« Quand j’ai vu notre sélection ramener la Coupe d’Afrique des nations en février, je me suis dit ‘ pourquoi pas moi ? ‘ ». Avec son bermuda fleuri et ses deux téléphones portables, Christian Nougbele a déjà la panoplie du stéréotype du footballeur professionnel. « Jouer la Ligue des champions en Europe » : cette phrase revient sans cesse dans la bouche de ce meneur de jeu longiligne de 23 ans.
Le 6 juin prochain, Christian, qui enchaîne les matches en troisième division ivoirienne, devra pourtant se contenter de regarder la finale de la prestigieuse coupe d’Europe à la télévision.
Derrière lui, Issa Koné, un colosse d’1,90 m soupire. « S’ils n’ont pas percé à 25 ans, ils ne réussiront jamais… Mais il y a trop de marchands de rêves dans le football… », peste cet éducateur qui forme une centaine de jeunes à l’institut Cissé, une école de football nichée au coeur de Yopougon, un quartier pauvre d’Abidjan.
Les marchands de rêve, ce sont ces agents de joueurs, rarement officiels, qui gravitent autour des terrains de football du pays, prêts à abuser de la crédulité des familles.
« Persuadés de pouvoir jouer au Barça »
« Les jeunes sont tous persuadés qu’ils peuvent jouer dès demain au Real Madrid ou au Barça », explique Alfred Obou, un agent agréé par la Fifa qui a envoyé des internationaux comme Cheick Tioté ou Kader Keïta vers l’Europe.
« Alors forcément, il y a des gens qui en profitent et qui les font rêver », regrette-t-il non sans rappeler que des stars comme Didier Drogba ou Yaya Touré ont « commencé dans des clubs de second rang avant d’exploser ».

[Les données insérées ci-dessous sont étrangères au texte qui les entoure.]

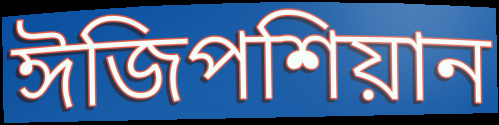
ঈজিপশিয়ান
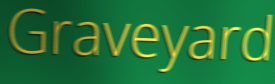
Graveyard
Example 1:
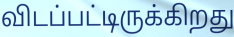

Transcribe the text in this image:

விடப்பட்டிருக்கிறது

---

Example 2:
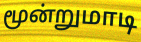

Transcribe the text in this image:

மூன்றுமாடி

Yao Komenan, un entraîneur de 42 ans, connaît bien le problème. De retour de Tunisie, il a passé sept mois à aider des joueurs africains délaissés par ces intermédiaires peu scrupuleux. « Des agents leur avaient promis de les faire jouer en Europe via la Tunisie, mais une fois arrivés à l’aéroport, ils s’étaient volatilisés. Les gamins étaient complètement abandonnés, sans ressources », raconte le technicien. « Ils ne se soucient même pas du niveau du joueur. A Tunis, la plupart des joueurs que j’ai vus n’avaient pas du tout les capacités pour jouer en Europe », se souvient-il.
Inspiré par l’académie de Jean-Marc Guillou qui a fait éclore plusieurs stars du football ivoirien, l’institut Cissé, créé en 2007, prend gratuitement en charge des joueurs amateurs ivoiriens et tente de les protéger des chimères européennes.

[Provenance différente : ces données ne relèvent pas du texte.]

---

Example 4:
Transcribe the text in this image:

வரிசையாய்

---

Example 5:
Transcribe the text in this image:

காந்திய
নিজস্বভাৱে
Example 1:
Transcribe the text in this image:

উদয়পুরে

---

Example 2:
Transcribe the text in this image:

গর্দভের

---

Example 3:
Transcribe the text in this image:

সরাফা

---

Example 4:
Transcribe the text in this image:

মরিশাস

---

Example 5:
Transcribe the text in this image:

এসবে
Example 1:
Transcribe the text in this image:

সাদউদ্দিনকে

Financé par Souleymane Cissé, ex-joueur ivoirien aujourd’hui entraîneur adjoint du club de Monaco, l’école a même réussi à bricoler un terrain aux dimensions règlementaires. Au bout d’un petit chemin de terre, face à la lagune d’Abidjan, ce grand champ plein de trous entouré de palmiers et d’hévéas sert de stade d’entraînement à l’équipe.
« Pas le paradis »
Depuis la crise politico-militaire qui a frappé le pays en 2010-2011, le gazon « venu d’Europe« s’est raréfié. « La Côte d’Ivoire manque d’infrastructures et les conditions de jeu sont mauvaises. Si vous vous blessez ici, vous ne serez pas bien soigné », regrette M.Koné.
Derrière les succès de sa sélection nationale, le football ivoirien, sans moyens et sans ambition, ne suffit plus aux jeunes joueurs. Le salaire moyen d’un joueur de première division ne dépasse pas 150.000 francs CFA mensuels (230 euros) et le niveau du championnat reste faible. Les clubs ivoiriens n’ont plus remporté de trophée continental depuis 1999.

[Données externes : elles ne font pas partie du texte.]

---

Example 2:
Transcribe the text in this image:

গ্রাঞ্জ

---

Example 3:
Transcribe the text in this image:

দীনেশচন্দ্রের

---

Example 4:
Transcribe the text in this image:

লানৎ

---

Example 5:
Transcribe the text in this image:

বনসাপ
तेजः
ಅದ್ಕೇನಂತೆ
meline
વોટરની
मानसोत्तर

Sidick Camara, a eu sa chance de l’autre côté de la Méditerranée, grâce aux partenariats de l’institut Cissé. Ce milieu de terrain de 20 ans a passé cinq mois en stage dans le club de Coimbra, en première division portugaise.
« Je me suis rendu compte que ce n’était pas facile du tout », se souvient le joueur qui évolue maintenant en championnat amateur ivoirien. « Il faisait froid, la nourriture était différente, la langue aussi était une barrière. Nous étions quatre Africains à l’essai. Aucun n’a été retenu », regrette-t-il, dépité.
Ce premier échec n’a pourtant pas découragé Sidick qui s’accroche encore à l’idée d’une carrière dorée sur le Vieux Continent.« L’Europe, ce n’est pas forcément le paradis. Mais le paradis, ça se trouve où ? », s’interroge-t-il. A côté de lui, l’entraîneur Yao Komenan hoche la tête, fataliste. « Revenir en Afrique, pour eux, c’est revenir en enfer ».